Many customers want to verify the results of anything that they’re paying for, and black boxes understandably scare them. Hype has created a litany of startups peddling ML snake oil and buyers are rightfully skeptical. This increases the barrier to entry and means that it’s much harder to build an enduring ML product. Not only does your product need to work, but you often need to build significant reporting functionality that allows customers to dissect your product and verify the advantage that you claim to provide. And keep in mind that many customers will approach the problem of analyzing whether your algorithms add value adversarially – teams that wanted to build ML products in-house rather than buying yours will be especially aggressive critics and naysayers.
The Promise of Machine Learning as a Silver Bullet is Distracting
Perhaps the worst part of hoping that you can dust magical machine learning on top of your product is that it trains you to look for silver bullets. ML feels like a new, magical solution that will solve all of your problems. In reality magic solutions are near-mythical and it’s dangerous to believe in them.
The earlier your startup, the worse the optics of saying that you’re going to dominate your market by sprinkling machine learning on your product. If you have terabytes of unique data and claim that it will unlock the portal to Machine Learning Narnia, or if you have a unique approach and track record that indicates true expertise, reasonable listeners will hear you out and not immediately assume that you’re full of it. But if your non-specialized team is trying to raise some kind of seed fundraising on the back of a machine learning story (“We’re just going to do X, but with ML”), then it should be obvious that you don’t have anything vaguely proprietary. At best, you look overly optimistic; at worst, you look like you have no idea what ML actually entails. Unfortunately, some people will pump you up and make you believe that this strategy is viable – the rest will roll their eyes at your “.ai” domain once you leave the room.

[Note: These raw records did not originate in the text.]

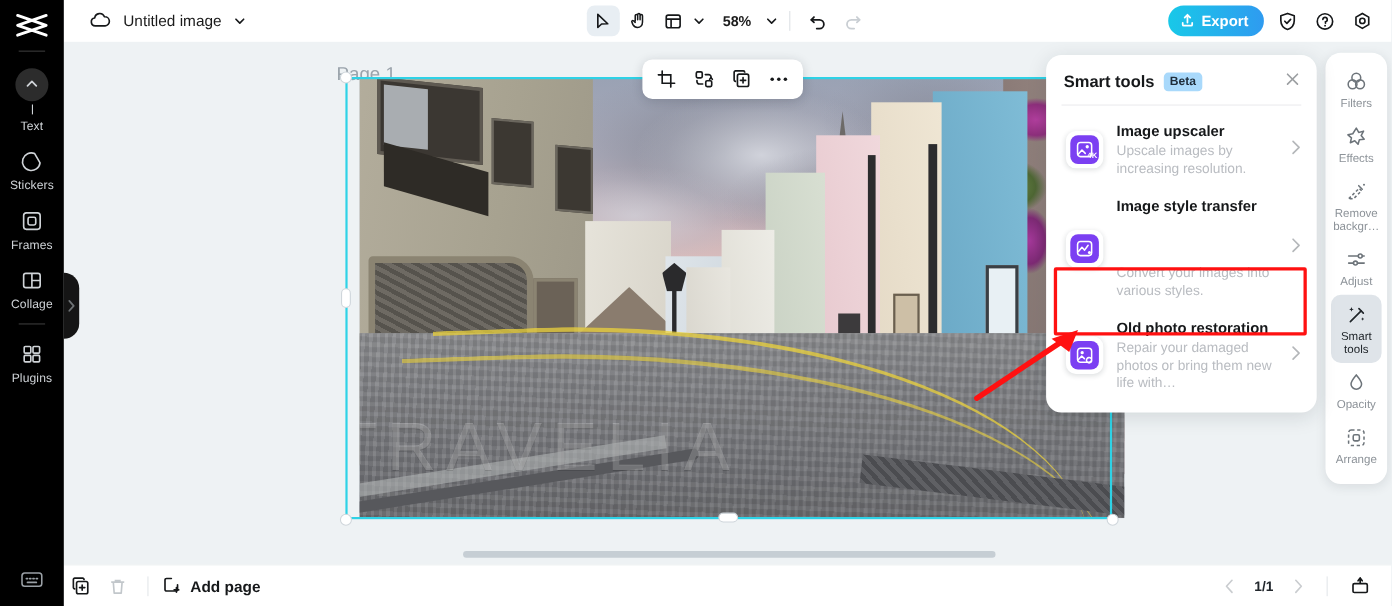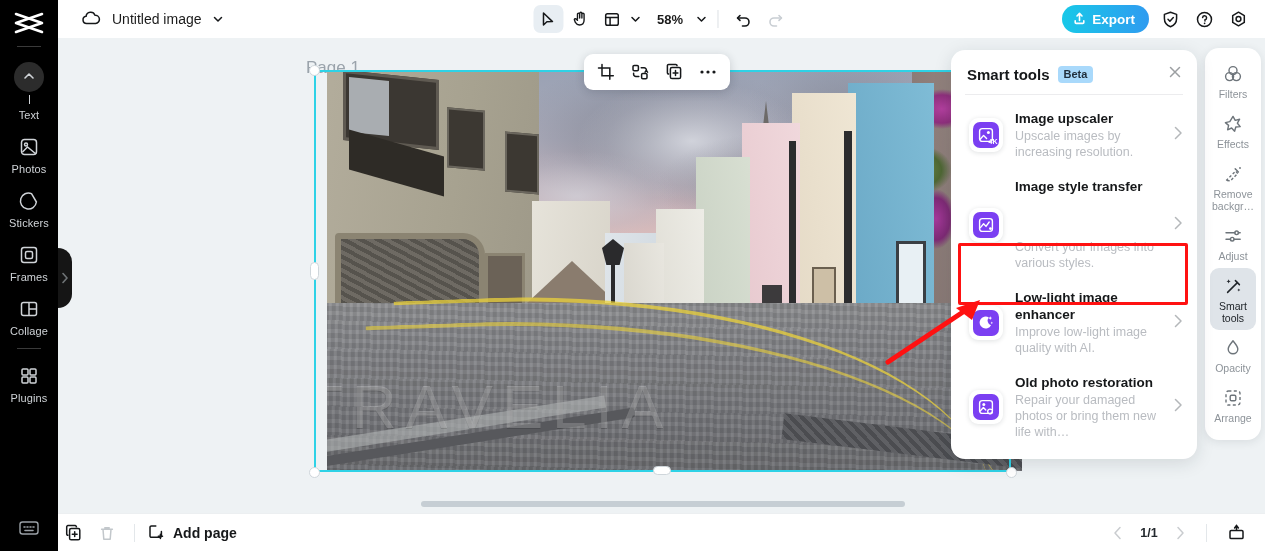--- a/index.html
+++ b/index.html
@@ -237,30 +237,20 @@
       <span class="ric">
         <svg width="14" height="14" viewBox="0 0 14 14">
             <path d="M3 8 L7 4 L11 8" stroke="#cfd3d7" stroke-width="1.6" fill="none" stroke-linecap="round" stroke-linejoin="round"></path>
           </svg>
       </span>
       <span style="width:1px;height:9px;background:#cfd3d7;display:block;margin:-1px 0 1px;"></span>
       <span class="rlabel">Text</span>
     </div>
 
 
-    <div class="rail-item">
-      <span class="ric">
-        <svg width="22" height="22" viewBox="0 0 22 22" fill="none" stroke="#cfd3d7" stroke-width="1.5">
-          <rect x="3.5" y="3.5" width="15" height="15" rx="3"></rect>
-            <circle cx="8" cy="8.5" r="1.5"></circle>
-            <path d="M4.5 16 L9.5 11 L18 18"></path>
-        </svg>
-      </span>
-      <span class="rlabel">Photos</span>
-    </div>
 
     <div class="rail-item">
       <span class="ric">
         <svg width="22" height="22" viewBox="0 0 22 22" fill="none" stroke="#cfd3d7" stroke-width="1.5">
           <path d="M13.5 3.6 A8 8 0 1 0 18.4 12 Z" stroke-linejoin="round"></path>
         </svg>
       </span>
       <span class="rlabel">Stickers</span>
     </div>
 
@@ -588,40 +578,20 @@
         <span class="sp-name" style="display:block;">Image style transfer</span>
         <span class="sp-desc" style="display:block;margin-top:44px;">Convert your images into various styles.</span>
       </span>
       <span class="sp-arrow">
         <svg width="10" height="14" viewBox="0 0 10 14">
             <path d="M2.5 1.5 L8 7 L2.5 12.5" stroke="#5b6167" stroke-width="1.5" fill="none" stroke-linecap="round" stroke-linejoin="round"></path>
           </svg>
       </span>
     </div>
 
-    <div class="sp-item">
-      <span class="sp-ic">
-        <span class="sq">
-          <svg width="18" height="18" viewBox="0 0 18 18" fill="#fff">
-            <path d="M11.8 3.4A6 6 0 1 0 14 11.2a4.9 4.9 0 0 1-2.2-7.8Z"></path>
-            <path d="M13.2 2.2l.55 1.35 1.35.55-1.35.55-.55 1.35-.55-1.35-1.35-.55 1.35-.55Z"></path>
-            <path d="M14.8 7.6l.38.92.92.38-.92.38-.38.92-.38-.92-.92-.38.92-.38Z"></path>
-          </svg>
-        </span>
-      </span>
-      <span class="sp-txt">
-        <span class="sp-name" style="display:block;">Low-light image enhancer</span>
-        <span class="sp-desc" style="display:block;">Improve low-light image quality with AI.</span>
-      </span>
-      <span class="sp-arrow">
-        <svg width="10" height="14" viewBox="0 0 10 14">
-            <path d="M2.5 1.5 L8 7 L2.5 12.5" stroke="#5b6167" stroke-width="1.5" fill="none" stroke-linecap="round" stroke-linejoin="round"></path>
-          </svg>
-      </span>
-    </div>
 
     <div class="sp-item">
       <span class="sp-ic">
         <span class="sq">
           <svg width="18" height="18" viewBox="0 0 18 18" fill="none" stroke="#fff" stroke-width="1.4">
             <rect x="2.6" y="2.6" width="12.8" height="12.8" rx="2.6"></rect>
             <circle cx="6.8" cy="6.6" r="1.5" fill="#fff" stroke="none"></circle>
             <path d="M3.2 13 L6.4 9.6 L8.8 12" stroke-linecap="round" stroke-linejoin="round"></path>
             <path d="M14.6 11.6a2.4 2.4 0 1 0 .8 2.6" stroke-linecap="round"></path>
           </svg>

Why does this happen? I think it’s because the talk track “we’re going to do X but with AI” does work on a certain kind of unsophisticated observer. If boasting about ML products is like driving a McLaren, there are indeed investors / buyers who are the equivalent of someone who is really, really captivated by a fancy car. You can’t count on this to be an enduring advantage.
Where Machine Learning Matters
Where I’ve seen machine learning make the biggest difference is in extending a lead that you’ve already earned. An example of where ML can really set a product apart is Photoshop’s ability to do automatic skin smoothing and sky replacement. This is some hardcore stuff, and Adobe has checked the box on the narrow domain where ML products can make a huge difference:
They have the data and team to solve this problem well
They have a platform (Photoshop itself!) where automatic image manipulation software can be plugged in to add significant value
You can actually observe that their technology works.
Photoshop already exists as the most sophisticated graphics editing software, so adding more sophisticated features on top of it extends their advantage on the market
Due to the technical moats that it can create machine learning functionality can be a great accelerant when it works well. But you simply can’t rely on it to be the singular differentiator for your business.